Cancer risk independent of folic acid supplementation

By Lynda Williams, Senior medwireNews Reporter

Folic acid supplementation does not increase or decrease the risk for cancer, suggests research published in The Lancet.

The scientists collated data for 49,621 patients participating in 10 clinical trials of folic acid for the prevention of cardiovascular disease and three for the prevention of colorectal cancer in patients with adenomas.

Over an average of 5.2 years of supplementation, plasma concentrations of folic acid quadrupled in the patients given the vitamin versus those given placebo (57.3 vs 13.5 nmol/L), but there was no significant difference in the overall incidence of cancer excluding non-melanoma skin cancers (7.7 vs 7.3%, relative risk =1.06).

There was also no significant relationship between cancer incidence and duration of folic acid supplementation. Nor was there significant heterogeneity across the 13 trials or between the cardiovascular and colorectal adenoma studies, say Robert Clarke (University of Oxford, UK) and co-authors.

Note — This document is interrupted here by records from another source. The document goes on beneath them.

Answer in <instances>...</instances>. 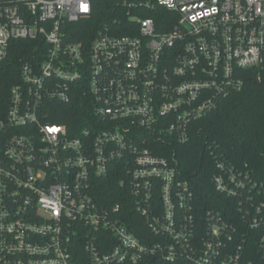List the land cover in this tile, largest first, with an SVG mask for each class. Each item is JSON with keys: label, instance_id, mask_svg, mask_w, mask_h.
Masks as SVG:
<instances>
[{"label": "built area", "instance_id": "built-area-1", "mask_svg": "<svg viewBox=\"0 0 264 264\" xmlns=\"http://www.w3.org/2000/svg\"><path fill=\"white\" fill-rule=\"evenodd\" d=\"M116 3L118 17L73 41L93 0H0V63L13 40L38 42L0 108V264H264V186L252 172L217 159L229 214L198 206L176 158L158 153L188 143L246 73L264 71V0ZM83 99L76 130L57 121ZM113 173L121 188L129 179L153 239L128 230L121 204L96 199Z\"/></svg>", "mask_w": 264, "mask_h": 264}, {"label": "trees", "instance_id": "trees-1", "mask_svg": "<svg viewBox=\"0 0 264 264\" xmlns=\"http://www.w3.org/2000/svg\"><path fill=\"white\" fill-rule=\"evenodd\" d=\"M116 0H93L91 18L78 25L72 36L73 41L92 38L93 34L114 18L118 17ZM147 14L143 17H155ZM157 17V16H156ZM158 22L162 18H157ZM127 19L117 24L126 32ZM38 42L32 40H13L9 54L0 63V108L6 109L9 89L19 83L22 64L34 59ZM89 101L86 99L74 103L73 108L60 107L58 122H73V129L85 122L89 114ZM89 108V109H88ZM3 112L0 110V117ZM71 128V129H72ZM72 129V130H73ZM158 152L175 157L178 162L180 179L186 182L196 196V204L209 209L228 207L229 214L235 212L232 201L215 191L212 182L217 173V159L238 164L243 170L251 171L254 179L264 186V71L246 73V86L240 93L234 94L222 102L218 109L193 125L188 143L177 141ZM122 176L113 173L99 183L95 196L101 204H121L120 215L125 218L128 230L139 238L153 239L149 226L135 209V199L128 186L121 188ZM233 216V215H232Z\"/></svg>", "mask_w": 264, "mask_h": 264}, {"label": "snow or ice", "instance_id": "snow-or-ice-1", "mask_svg": "<svg viewBox=\"0 0 264 264\" xmlns=\"http://www.w3.org/2000/svg\"><path fill=\"white\" fill-rule=\"evenodd\" d=\"M84 8H85V10H87V5L86 4L84 5Z\"/></svg>", "mask_w": 264, "mask_h": 264}]
</instances>
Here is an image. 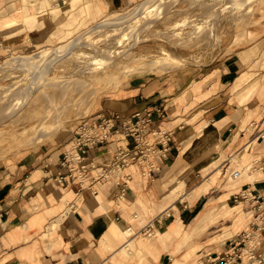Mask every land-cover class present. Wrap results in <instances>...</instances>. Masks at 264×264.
<instances>
[{
    "label": "crops",
    "instance_id": "1",
    "mask_svg": "<svg viewBox=\"0 0 264 264\" xmlns=\"http://www.w3.org/2000/svg\"><path fill=\"white\" fill-rule=\"evenodd\" d=\"M78 1L69 8L68 0H0V61L12 53L29 54L64 42L61 37L48 40L53 28L48 22L57 27L78 22L87 13L85 2L96 14L88 17L91 23L103 14L132 7L137 0H83L77 13ZM243 64L235 51L207 64L190 62L127 76L104 88L88 114L39 143L0 156V264H212L231 247L229 235L219 237L221 223L235 232L252 218L248 203L230 215L220 209L247 202L234 199L245 188L264 192V137H245L239 144L259 153L251 165L253 178L231 179L232 170L227 169L232 150L238 148L241 125L248 120V110L234 92L243 78ZM57 69L64 75L76 74L64 65ZM159 106L163 117L155 111ZM147 109L153 111L152 125L172 130L170 149L156 157L158 166L151 175L137 162L129 164L123 194L114 179L90 178L77 194L74 179L53 178L82 116L105 112L126 117ZM131 143L130 137L113 133L89 148L88 160L108 161L116 148ZM218 166L216 180L205 184ZM70 201H75L73 208ZM216 208L219 216H214ZM211 213L217 218L212 220ZM53 221L57 224L51 227ZM129 227L134 231L121 236ZM260 237L257 249L264 256V232ZM131 239L135 247L126 252Z\"/></svg>",
    "mask_w": 264,
    "mask_h": 264
},
{
    "label": "rangeland",
    "instance_id": "2",
    "mask_svg": "<svg viewBox=\"0 0 264 264\" xmlns=\"http://www.w3.org/2000/svg\"><path fill=\"white\" fill-rule=\"evenodd\" d=\"M147 1L151 0H137L133 3V8L128 6L121 11L103 14L91 23H88L89 18H95L96 14L88 11L85 2L87 13L84 18L80 17L78 22L71 25L63 23L58 27L48 22L53 27L49 31L52 36L48 40H59L67 34L68 28L72 30L71 36L61 39L65 40L64 42H59L53 47H41L37 52L29 54L12 53L0 61V156L10 150L39 143L77 116L88 114L94 99L104 88L118 85L120 80L127 76L147 71H162L190 62L207 64L238 51L244 61L242 67L245 71L242 73L243 78L235 84L234 87L238 89L234 92L238 98L245 96L244 100L240 101L248 110V120L241 125V137L236 143L238 148L232 150L227 169H241L239 177L229 174L231 179L255 176L252 174L251 165L259 153H254L252 149L255 147L245 148V144H239L245 137H264V0H155L159 3L158 10L148 9L150 13L133 11L134 6ZM82 3L83 0L78 1L75 9L77 13ZM100 15L102 14H97ZM112 19L118 22L82 34L80 39L86 38L84 41L92 44H82L69 53H72L70 57L60 63L58 59L55 61L57 51L69 49L63 44L72 36L84 32V29L94 22L102 20L104 23ZM46 25L45 23L44 26ZM44 50L55 52L50 60L45 58L50 52L42 55V64L54 62L48 65L40 80L33 78L30 69L22 64L21 67L16 61H10L12 58L25 59ZM163 55L165 59L167 57L168 64L164 61L158 65V60L151 61L155 57L161 59ZM8 59L13 63H9ZM72 59L76 61L75 64L67 62ZM60 65H64L68 72L72 69L76 74H62V70L57 69ZM126 65L128 66L125 67ZM21 92L27 96L18 101L22 96ZM218 167L205 184L216 180L221 171V167ZM175 181L179 183L178 180ZM179 191L181 192V189ZM234 203L240 205H234L235 208L227 206L220 209L221 212L230 215L233 210L234 214L239 208L242 211L243 204L248 202ZM218 210L219 208H216L213 211L214 216L222 214L218 213ZM214 216L212 213L209 215L212 220L217 218ZM56 224L53 221L51 227ZM221 225L223 230L219 234L220 238L229 235L231 239L246 228L245 226L234 232L225 230L224 223ZM133 231L132 228L125 229L121 231V236H127ZM148 232L152 234V230ZM259 238L261 237L252 236L253 241H258ZM126 243V252L127 248L135 247L134 239ZM242 262L261 264L247 262L245 259Z\"/></svg>",
    "mask_w": 264,
    "mask_h": 264
},
{
    "label": "built area",
    "instance_id": "3",
    "mask_svg": "<svg viewBox=\"0 0 264 264\" xmlns=\"http://www.w3.org/2000/svg\"><path fill=\"white\" fill-rule=\"evenodd\" d=\"M19 65V64H18ZM160 117H163L162 107H156ZM153 111L147 109L145 113L136 110L126 117H115L105 112L98 113L95 117L84 115L78 129L62 152L59 164L60 169L53 175L58 182L74 179L77 184L76 193L89 184V179H114L120 184V194H123L127 185L129 174L125 168L132 162L142 166L143 173L151 175L158 166L155 159L165 155L170 149L172 130L158 128L152 125ZM121 133L131 138L128 147L116 148L113 157L102 163L88 160L89 148L107 140L111 134ZM151 135V137H149ZM240 169H232L234 177L240 175ZM235 200H245L252 211L249 225L235 237L230 239L231 247L223 254L212 260V264H235L245 259L247 262L263 260V253L257 249V240L252 236L260 237L264 232V192L245 188L234 195ZM75 201H70L69 207L73 208Z\"/></svg>",
    "mask_w": 264,
    "mask_h": 264
},
{
    "label": "bare ground",
    "instance_id": "4",
    "mask_svg": "<svg viewBox=\"0 0 264 264\" xmlns=\"http://www.w3.org/2000/svg\"><path fill=\"white\" fill-rule=\"evenodd\" d=\"M76 1L77 0H68V4H69V8H71V7H73L74 5H75V3H76ZM148 2V3H147ZM147 2H145V3H143L142 5H141V7L139 8V10L140 11H144V12H146V13H150V9H153V10H158L159 9V3L158 2H156L155 0H151V1H147ZM33 3V2H32ZM87 8H88V11L90 12L91 11V7H90V5H89V3L87 2ZM133 8V7H132ZM134 8H136L135 6H134ZM97 9H98V7H97ZM149 9V10H148ZM133 10V9H132ZM136 11H138V9L136 10ZM87 16V15H86ZM70 23V22H69ZM69 25V24H68ZM99 26H101V25H97L96 26V29H99L100 27ZM99 27V28H98ZM70 29L68 28V31H66V35H64V36H61V38H63V39H66L68 36H71V34H70ZM91 31V30H90ZM91 33V32H90ZM87 34V33H86ZM89 35V34H88ZM85 36H87V35H85ZM81 39H82V37H81ZM86 39V38H85ZM85 39H83L82 41H84ZM80 41V40H79ZM81 42V41H80ZM68 44H69V41H67L66 43H64L63 44V46H66V47H68ZM69 50V49H68ZM50 51H48V50H44V51H42L41 53H36V54H32V55H29L28 57H26L25 59H23V58H21V60H17V59H8V61L10 60V61H16L19 65H21L22 64V66H25L26 68H28V69H30L31 71H32V76H33V78H36L37 80H40L42 77H43V75L45 74V73H43L47 68H48V63H45L44 64V66L42 67V63H43V60H41L42 59V55H45V54H47V53H49ZM168 53V52H167ZM171 53V52H170ZM169 54V53H168ZM171 55H173V54H171ZM166 56V55H165ZM41 57V58H40ZM171 58H172V56H170ZM174 57V56H173ZM170 58V59H171ZM58 59V57L55 59V61ZM166 59H167V57H166ZM166 59L164 58V55H163V58H161L160 59V57H155V59H152L151 61L152 62H154V60H158L157 62V64L158 65H160V64H162L164 61H166ZM168 59H169V57H168ZM169 59V60H170ZM174 59V58H173ZM9 61V63H13V62H10ZM171 61H172V59H171ZM7 62V61H6ZM52 62V61H51ZM54 62V61H53ZM52 62V63H53ZM168 62H170V61H168ZM173 62V61H172ZM52 63H49V64H52ZM151 63V62H150ZM166 63H167V61H166ZM165 63V64H166ZM42 64V65H41ZM149 64V63H148ZM152 64V63H151ZM154 64H156V62L154 63ZM153 64V65H154ZM168 64V63H167ZM157 65V66H158ZM128 65H126L125 67H127ZM149 67H151V66H149ZM163 67V66H162ZM36 69H39L40 71H39V73L37 74V75H35L34 73H35V70ZM46 78V77H45ZM63 81V80H62ZM34 92V91H33ZM21 94H22V96L18 99V101H22V100H24L25 99V97L27 96V95H25L24 93H22L21 92ZM244 97L245 96H243V95H241L240 96V100L242 101V100H244ZM28 100V99H27ZM240 172H241V169H240ZM241 174V173H240ZM240 175H238L237 177H239ZM234 177V176H233ZM233 207H235V206H233ZM127 229H130V227L129 228H127Z\"/></svg>",
    "mask_w": 264,
    "mask_h": 264
},
{
    "label": "water",
    "instance_id": "5",
    "mask_svg": "<svg viewBox=\"0 0 264 264\" xmlns=\"http://www.w3.org/2000/svg\"><path fill=\"white\" fill-rule=\"evenodd\" d=\"M142 3V2H141ZM141 3L139 4V5H136L135 7L136 8H134V10L133 11H136L137 9L139 10V8L141 7ZM103 20V19H102ZM102 20H99L98 22H94L93 24H91L90 26H88L87 28H85L84 29V32H82V33H78L77 35H75V36H72L68 41H69V44H68V48H69V50L71 49V47H72V49H71V51H68V49L66 50V51H63V50H60V51H57V54H55V57H58V60L60 59V58H62V57H64L65 55H67V54H69L70 52H72L73 51V49H75L76 47H79L80 45H82V44H92L91 42H89V41H82L81 39H80V37L82 36V34H85V33H87V32H93L95 29H96V25H98V24H100L101 26H105V25H108V24H113V23H116V22H118V20H109L108 22H101ZM112 21V22H111ZM101 26H99V27H101ZM98 27V28H99ZM91 30V31H90ZM81 42H80V41ZM54 52L55 51H51L45 58H47V60H50V59H53V58H51V56L52 55H54ZM45 64V63H44ZM44 64L42 65V67L44 66ZM53 64V63H52ZM49 65V64H48ZM50 67H51V65H50ZM39 69H36L35 70V75H37L38 73H39Z\"/></svg>",
    "mask_w": 264,
    "mask_h": 264
}]
</instances>
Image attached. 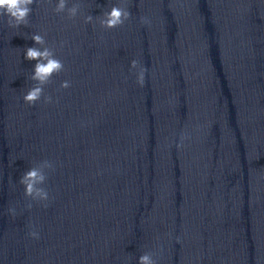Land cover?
Wrapping results in <instances>:
<instances>
[{
    "label": "water",
    "instance_id": "1",
    "mask_svg": "<svg viewBox=\"0 0 264 264\" xmlns=\"http://www.w3.org/2000/svg\"><path fill=\"white\" fill-rule=\"evenodd\" d=\"M236 264H264V0H168Z\"/></svg>",
    "mask_w": 264,
    "mask_h": 264
},
{
    "label": "clouds",
    "instance_id": "2",
    "mask_svg": "<svg viewBox=\"0 0 264 264\" xmlns=\"http://www.w3.org/2000/svg\"><path fill=\"white\" fill-rule=\"evenodd\" d=\"M36 3V0H0V18L6 17V23L8 27L19 28L21 25H29V16L33 9L32 5ZM67 9L69 19L75 18L80 10L79 4H73L72 7H67V0H58L54 11L56 13H62ZM131 12L126 7L114 5L109 11L104 12L99 19L101 27L105 29H114L120 27L125 21L129 20ZM94 17L88 15L85 17V23H91ZM143 23H150L146 17H141ZM36 45H40L41 48L27 47L24 49L25 59L29 61H36L34 70L30 77L36 84L28 89L24 94L23 100L28 105H34L39 101L44 94V86L51 82L53 75L60 73L64 70L63 62L55 57L54 50L46 46L45 37L39 33L32 34L30 37ZM132 68L138 67V61L133 60L131 62ZM146 68L140 67L137 82L144 85V74ZM61 88L67 89L70 87L69 81H63L60 85ZM45 102H51V97L46 96ZM44 168H52V164L49 161H44L39 166L29 168L21 176L19 183L24 186V194L27 197H31L33 200L46 201L48 199V192L38 187L46 180V175L43 171ZM31 207V205H29ZM10 212H14L13 209H9ZM34 238H39L37 232L33 231L29 233ZM138 264H156L152 255L144 253L139 256Z\"/></svg>",
    "mask_w": 264,
    "mask_h": 264
}]
</instances>
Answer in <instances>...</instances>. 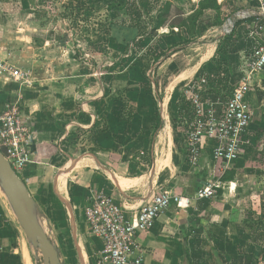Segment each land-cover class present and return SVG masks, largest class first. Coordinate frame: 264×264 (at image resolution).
I'll return each instance as SVG.
<instances>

In addition, the team found no evidence for a link between folic acid supplementation and the risk for site-specific malignancy, such as cancers of the breast, prostate, lung, or large intestine.

Clarke et al comment: "The median daily dose of folic acid in the trials was 2.0 mg, which is greater than in most widely used vitamin supplements (0.1-0.8 mg) and an order of magnitude greater than the dose typically delivered by flour fortification programmes (0.1-0.4 mg)."

However, Joshua Miller (Rutgers University in New Brunswick, New Jersey, USA) and Cornelia Ulrich (Fred Hutchinson Cancer Research Center, Seattle, Washington, USA) write in an accompanying commentary that the findings should be "viewed with caution."

They note that the 6% increase in overall cancer risk and the 15% increase in prostate cancer risk were both close to statistical significance, and that although these risks are small, they could place individuals receiving excessive folic acid from use of both supplements and fortified foods at risk.

"The complexity of the biological relation between folate and cancer requires cautious interpretation," Miller and Ulrich conclude. "Additional epidemiological and statistical analyses are warranted to address population-based hypotheses that are consistent with our current understanding of the biochemistry and biology of folate and cancer."